Zaporizhzhia brings back painful Chernobyl memory

Published July 5th, 2023 - 10:26 GMT
Zaporizhzhia nuclear power planet
This handout SkySat image taken and released by Planet Labs PBC on June 6, 2023 shows reactors at Zaporizhzhia nuclear power plant, Europe's largest atomic facility, in Enerhodar. (Photo by Handout / 2023 Planet Labs PBC / AFP)
Highlights
The Chernobyl disaster occurred in 1986 at the No. 4 reactor in the nuclear power plant.

ALBAWABA - With ongoing tension near the Zaporizhzhia nuclear power plant between Russia and Ukraine and the fear of "catastrophic" results, people remembered the painful Chernobyl tragedy.

A social media user wrote amid rising tension regarding the nuclear plant: "Putin calculates the effects of Chernobyl will be repeated at Zaporizhzhia knowing the war will mean there is no one to put the fire out."
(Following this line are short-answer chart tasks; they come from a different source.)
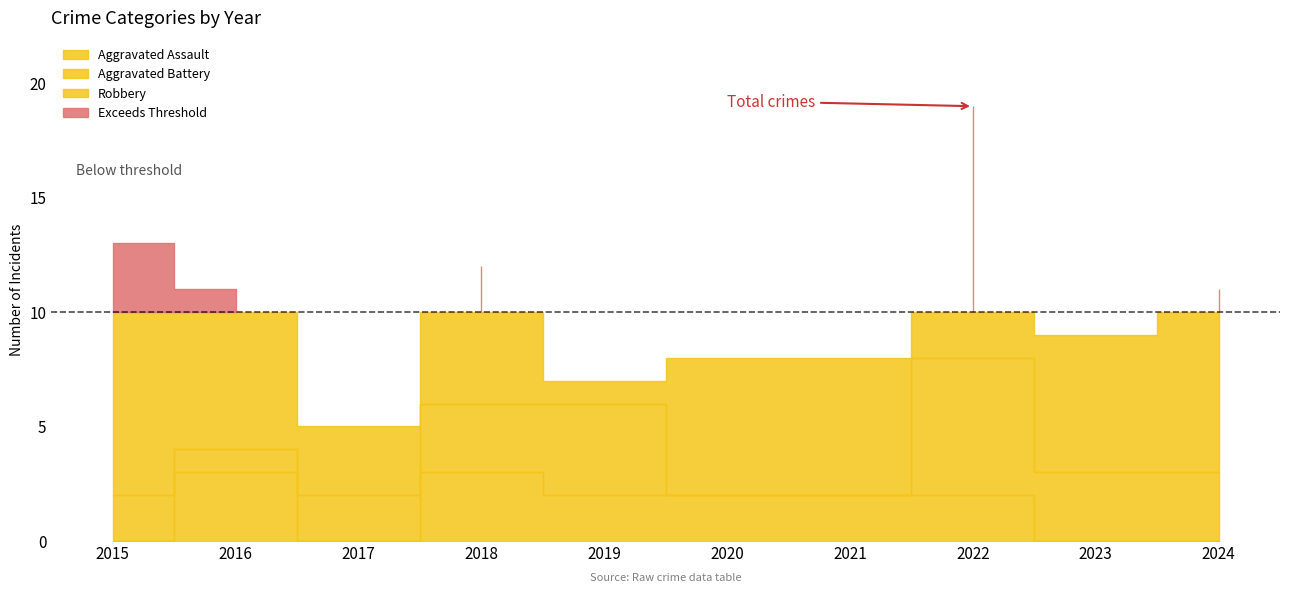

Which series has the largest range (max minus min)?

Robbery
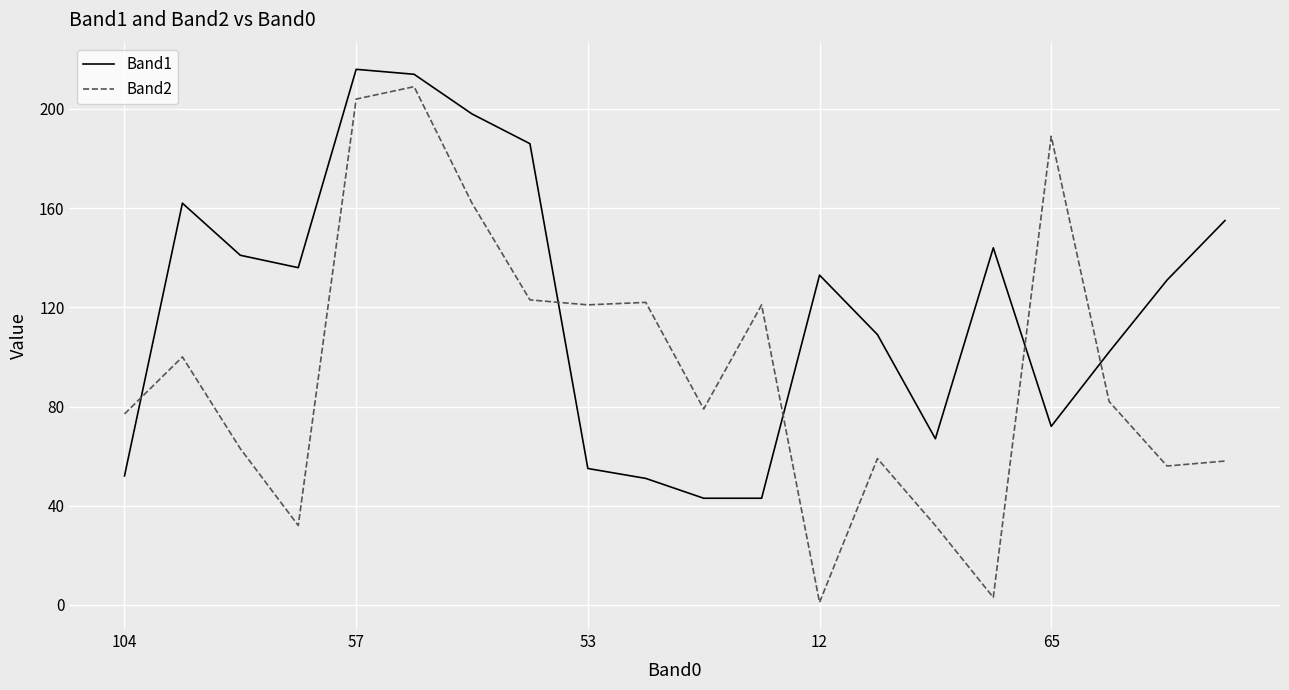

Which series has the largest range (max minus min)?

Band2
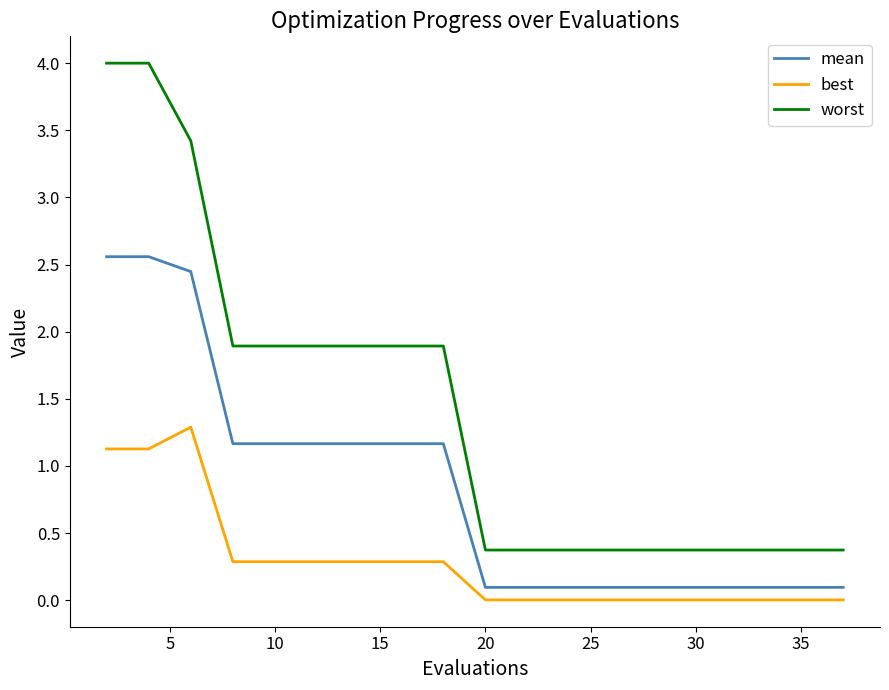

What are all the series names shown in the legend?

mean, best, worst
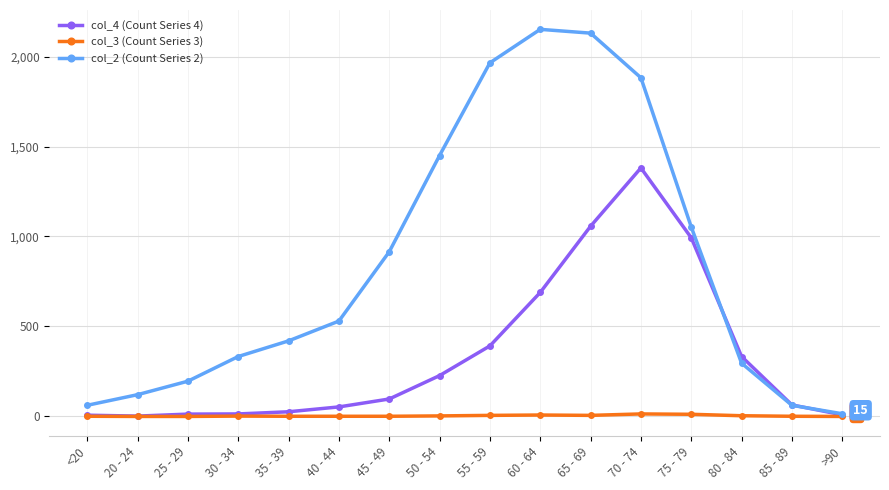

Which series has the largest range (max minus min)?

col_2 (Count Series 2)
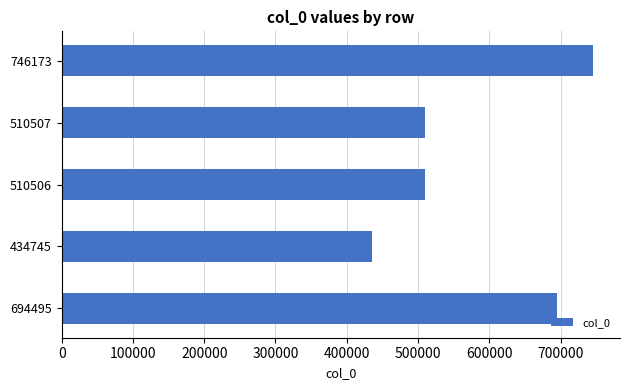

The chart shows a value of 1145837 at 746173. True or false?

False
A Kenyan politician allegedly claimed that Russia is planning to attack Zaporizhzhia. He added: "We are staring at an eminent global crisis bigger than Chernobyl and Fukushima!"

Zaporizhzhia nuclear power planet

Zaporizhzhia nuclear power plant in southern Ukraine. (Photo by Andrey BORODULIN / AFP)

Yesterday, Ukrainian President Volodymyr Zelenskyy accused Russian forces of placing objects resembling explosives on the roof of several power units of the Zaporizhzhia nuclear power plant.

Zelenskyy allegedly warned the international community that Russia is preparing to conduct an attack on the Zaporizhzhia nuclear plant.

He maintained: "The only source of danger to the Zaporizhzhia nuclear power plant is Russia and no one else."

On the other hand, Russia said that Ukraine's provocations at Zaporizhzhia nuclear plant could have "catastrophic" results.

About the Chernobyl disaster:

The Chernobyl disaster was a nuclear accident that occurred on April 26, 1986, at the No. 4 reactor in the Chernobyl Nuclear Power Plant, near the city of Pripyat in the north of the Ukrainian SSR in the Soviet Union.

It was named the world's worst-ever civil nuclear incident. The accident occurred during a safety test meant to measure the ability of the steam turbine to power the emergency feedwater pumps of an RBMK-type nuclear reactor. 

More than 100,000 people were evacuated from the region near the Chernobyl Nuclear Power Plant following the explosion.